__資料を読み解く__.
(A) Pythonの例外処理を解説した文章から、「これでは原因調査や適切な対応が難しいですよね。」から「サンプルコード:エラー情報を取得する (as e)」までの部分を一字一句変えずに抜き出してください。
(B) Pythonの例外処理を解説した文章にある次の一文を英語に訳してください:「【except(もしもtryしてダメだったら)ブロック】の内容だけだと、何かエラーが起きたことは分かっても、具体的にどんな種類のエラーだったのかが分かりません。」
(C) Pythonの例外処理を解説した文章の最後の文に続けて、その先を書き進めてください。

__出典文書__.
• • • •
どんなエラーが起きたか、もっと詳しく知りたい!

上記のコードでは、一つ問題があります。

【except(もしもtryしてダメだったら)ブロック】の内容だけだと、何かエラーが起きたことは分かっても、具体的にどんな種類のエラーだったのかが分かりません。

これでは原因調査や適切な対応が難しいですよね。

そこで、except に続けて エラーの種類 as 変数名 (特に Exception as e がよく使われます) と書くことで、発生したエラーの詳細情報をキャッチできます。

禄太
つまり、ログ調査用のログの格納先を作りたいんです!

サンプルコード:エラー情報を取得する (as e)

numerator = 10
denominator = 0

try:
    print("計算を試みます...")
    result = numerator / denominator
    print(f"計算結果: {result}")

except Exception as e: # Exception は多くのエラーの親玉。e という変数名でエラー情報を受け取る
    print(f"エラーが発生しました!")
    print(f"エラーの種類: {type(e)}") # エラーの具体的な種類を表示
    print(f"エラーメッセージ: {e}")    # エラーの詳細メッセージを表示

print("プログラムは終了しました。")
• • • •
__記録の抜粋__.

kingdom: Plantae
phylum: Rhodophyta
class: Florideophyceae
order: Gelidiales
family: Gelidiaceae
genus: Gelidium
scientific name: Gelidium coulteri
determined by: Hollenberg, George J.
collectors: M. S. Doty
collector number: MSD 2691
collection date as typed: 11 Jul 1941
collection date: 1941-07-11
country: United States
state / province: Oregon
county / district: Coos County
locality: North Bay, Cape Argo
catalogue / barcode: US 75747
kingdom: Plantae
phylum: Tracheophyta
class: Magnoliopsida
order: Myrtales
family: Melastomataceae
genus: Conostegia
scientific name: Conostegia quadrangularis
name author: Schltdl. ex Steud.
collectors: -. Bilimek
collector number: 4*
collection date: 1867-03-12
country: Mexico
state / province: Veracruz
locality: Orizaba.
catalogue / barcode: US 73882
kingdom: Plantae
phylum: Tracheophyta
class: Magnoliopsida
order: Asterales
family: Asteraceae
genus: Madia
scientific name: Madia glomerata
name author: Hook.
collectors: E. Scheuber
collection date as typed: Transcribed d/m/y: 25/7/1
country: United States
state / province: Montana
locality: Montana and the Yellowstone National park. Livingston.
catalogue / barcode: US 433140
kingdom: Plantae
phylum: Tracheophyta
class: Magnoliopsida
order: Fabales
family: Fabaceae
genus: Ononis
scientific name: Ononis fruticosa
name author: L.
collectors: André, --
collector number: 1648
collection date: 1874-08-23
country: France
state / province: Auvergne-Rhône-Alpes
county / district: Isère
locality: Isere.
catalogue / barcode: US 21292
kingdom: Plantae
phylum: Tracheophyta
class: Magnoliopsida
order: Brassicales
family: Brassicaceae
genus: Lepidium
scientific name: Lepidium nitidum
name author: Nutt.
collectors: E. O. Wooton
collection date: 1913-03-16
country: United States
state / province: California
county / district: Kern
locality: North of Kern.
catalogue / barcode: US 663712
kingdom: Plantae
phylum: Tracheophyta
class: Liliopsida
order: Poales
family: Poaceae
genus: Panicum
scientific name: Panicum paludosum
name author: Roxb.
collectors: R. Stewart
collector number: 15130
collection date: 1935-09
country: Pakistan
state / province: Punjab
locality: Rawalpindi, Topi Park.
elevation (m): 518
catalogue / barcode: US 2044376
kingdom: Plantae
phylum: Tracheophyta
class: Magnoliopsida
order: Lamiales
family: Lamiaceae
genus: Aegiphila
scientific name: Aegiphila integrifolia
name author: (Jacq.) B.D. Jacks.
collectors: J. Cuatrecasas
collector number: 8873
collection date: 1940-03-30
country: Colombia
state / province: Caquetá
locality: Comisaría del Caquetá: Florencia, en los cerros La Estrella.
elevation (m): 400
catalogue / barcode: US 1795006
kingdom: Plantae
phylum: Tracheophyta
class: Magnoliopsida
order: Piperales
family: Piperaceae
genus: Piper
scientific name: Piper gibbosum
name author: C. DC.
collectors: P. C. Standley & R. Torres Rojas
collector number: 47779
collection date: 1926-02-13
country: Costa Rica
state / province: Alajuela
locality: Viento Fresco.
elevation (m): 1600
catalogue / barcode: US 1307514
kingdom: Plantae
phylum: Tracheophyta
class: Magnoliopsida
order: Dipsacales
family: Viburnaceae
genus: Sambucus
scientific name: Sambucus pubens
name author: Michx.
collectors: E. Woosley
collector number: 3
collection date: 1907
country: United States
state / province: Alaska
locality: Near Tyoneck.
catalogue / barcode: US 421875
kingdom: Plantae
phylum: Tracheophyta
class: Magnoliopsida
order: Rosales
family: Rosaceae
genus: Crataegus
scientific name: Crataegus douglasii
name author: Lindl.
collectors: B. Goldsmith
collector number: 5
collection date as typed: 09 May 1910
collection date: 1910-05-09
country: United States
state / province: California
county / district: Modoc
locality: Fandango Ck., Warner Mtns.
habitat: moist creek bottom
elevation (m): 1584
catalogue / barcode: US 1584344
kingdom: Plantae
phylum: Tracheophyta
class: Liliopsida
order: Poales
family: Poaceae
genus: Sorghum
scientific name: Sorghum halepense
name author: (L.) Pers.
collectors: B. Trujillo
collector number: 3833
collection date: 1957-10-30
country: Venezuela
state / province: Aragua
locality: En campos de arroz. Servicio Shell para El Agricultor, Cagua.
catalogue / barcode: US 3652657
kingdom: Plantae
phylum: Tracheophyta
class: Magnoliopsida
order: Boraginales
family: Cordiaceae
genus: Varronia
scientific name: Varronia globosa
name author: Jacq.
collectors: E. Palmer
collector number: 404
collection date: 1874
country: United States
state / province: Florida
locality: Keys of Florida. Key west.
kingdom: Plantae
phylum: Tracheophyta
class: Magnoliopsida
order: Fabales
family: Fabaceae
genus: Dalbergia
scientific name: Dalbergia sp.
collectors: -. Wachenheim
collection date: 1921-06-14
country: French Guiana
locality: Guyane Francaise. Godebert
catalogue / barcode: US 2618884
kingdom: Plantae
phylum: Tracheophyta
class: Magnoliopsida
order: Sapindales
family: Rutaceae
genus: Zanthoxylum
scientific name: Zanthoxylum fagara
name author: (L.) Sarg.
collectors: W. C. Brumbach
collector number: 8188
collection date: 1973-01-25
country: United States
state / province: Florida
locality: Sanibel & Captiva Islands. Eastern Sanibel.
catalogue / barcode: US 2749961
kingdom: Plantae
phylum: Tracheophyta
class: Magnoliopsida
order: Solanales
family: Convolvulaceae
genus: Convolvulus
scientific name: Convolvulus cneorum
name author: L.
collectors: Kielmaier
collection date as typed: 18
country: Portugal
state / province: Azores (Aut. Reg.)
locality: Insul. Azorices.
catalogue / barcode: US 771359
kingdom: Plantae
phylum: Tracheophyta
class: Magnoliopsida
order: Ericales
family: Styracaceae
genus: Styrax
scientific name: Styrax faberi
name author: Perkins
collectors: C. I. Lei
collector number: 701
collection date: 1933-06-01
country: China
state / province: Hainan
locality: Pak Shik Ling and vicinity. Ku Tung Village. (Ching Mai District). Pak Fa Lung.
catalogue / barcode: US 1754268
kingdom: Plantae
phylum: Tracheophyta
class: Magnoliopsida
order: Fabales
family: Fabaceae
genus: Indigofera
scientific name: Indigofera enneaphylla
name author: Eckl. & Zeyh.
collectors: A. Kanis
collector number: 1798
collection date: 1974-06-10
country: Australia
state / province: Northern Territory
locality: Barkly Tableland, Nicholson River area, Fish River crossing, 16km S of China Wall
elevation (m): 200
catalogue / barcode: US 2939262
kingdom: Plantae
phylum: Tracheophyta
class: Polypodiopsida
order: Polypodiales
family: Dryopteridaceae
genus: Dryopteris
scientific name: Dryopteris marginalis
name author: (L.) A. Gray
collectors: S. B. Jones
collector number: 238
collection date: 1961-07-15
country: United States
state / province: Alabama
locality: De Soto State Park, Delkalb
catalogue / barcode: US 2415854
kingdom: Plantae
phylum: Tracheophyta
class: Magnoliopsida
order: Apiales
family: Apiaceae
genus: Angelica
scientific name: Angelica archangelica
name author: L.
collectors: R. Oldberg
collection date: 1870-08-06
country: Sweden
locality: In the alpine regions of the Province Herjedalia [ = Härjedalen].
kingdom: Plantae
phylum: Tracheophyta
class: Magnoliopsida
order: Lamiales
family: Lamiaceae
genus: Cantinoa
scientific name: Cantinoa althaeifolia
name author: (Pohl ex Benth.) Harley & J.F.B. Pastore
• • • •
__課題ごとの結果__.
(A)
これでは原因調査や適切な対応が難しいですよね。

そこで、except に続けて エラーの種類 as 変数名 (特に Exception as e がよく使われます) と書くことで、発生したエラーの詳細情報をキャッチできます。

禄太
つまり、ログ調査用のログの格納先を作りたいんです!

サンプルコード:エラー情報を取得する (as e)

(B) With only the contents of the [except (if the try fails) block], you can tell that some error occurred, but you cannot tell what specific type of error it was.

(C)
実行結果

このように as e を使うと、ZeroDivisionError という具体的なエラーの種類や division by zero というメッセージが取得でき、原因究明に役立ちます。

実践的な使い方:エラーログの記録

取得したエラー情報 e は、画面に表示するだけでなく、ファイルに書き出してログ(記録) として残すこともできます。こうしておけば、後でプログラムがどんなエラーを起こしたかを確認するのに非常に便利です。

(try…except の except ブロック内で)

 except Exception as e:
     error_message = f"エラー発生: {type(e)} - {e}\n"
     print(error_message) # 画面にも表示
     # ファイルにエラーを追記 (簡単な例)
     with open("error.log", "a") as f: # "a" は追記モード
         f.write(error_message)

【例】コードを書いて実行してみます

エラーログの書き込み用のファイルを作成しましょう。

touch error.log

Pythonファイルを以下のように書き換えます。

numerator = 10
denominator = 0

try:
    print("計算を試みます...")
    result = numerator / denominator
    print(f"計算結果: {result}")

except Exception as e: # Exception は多くのエラーの親玉。e という変数名でエラー情報を受け取る
    error_message = f"エラー発生: {type(e)} - {e}\n"
    print(error_message) # 画面にも表示
    # ファイルにエラーを追記 (簡単な例)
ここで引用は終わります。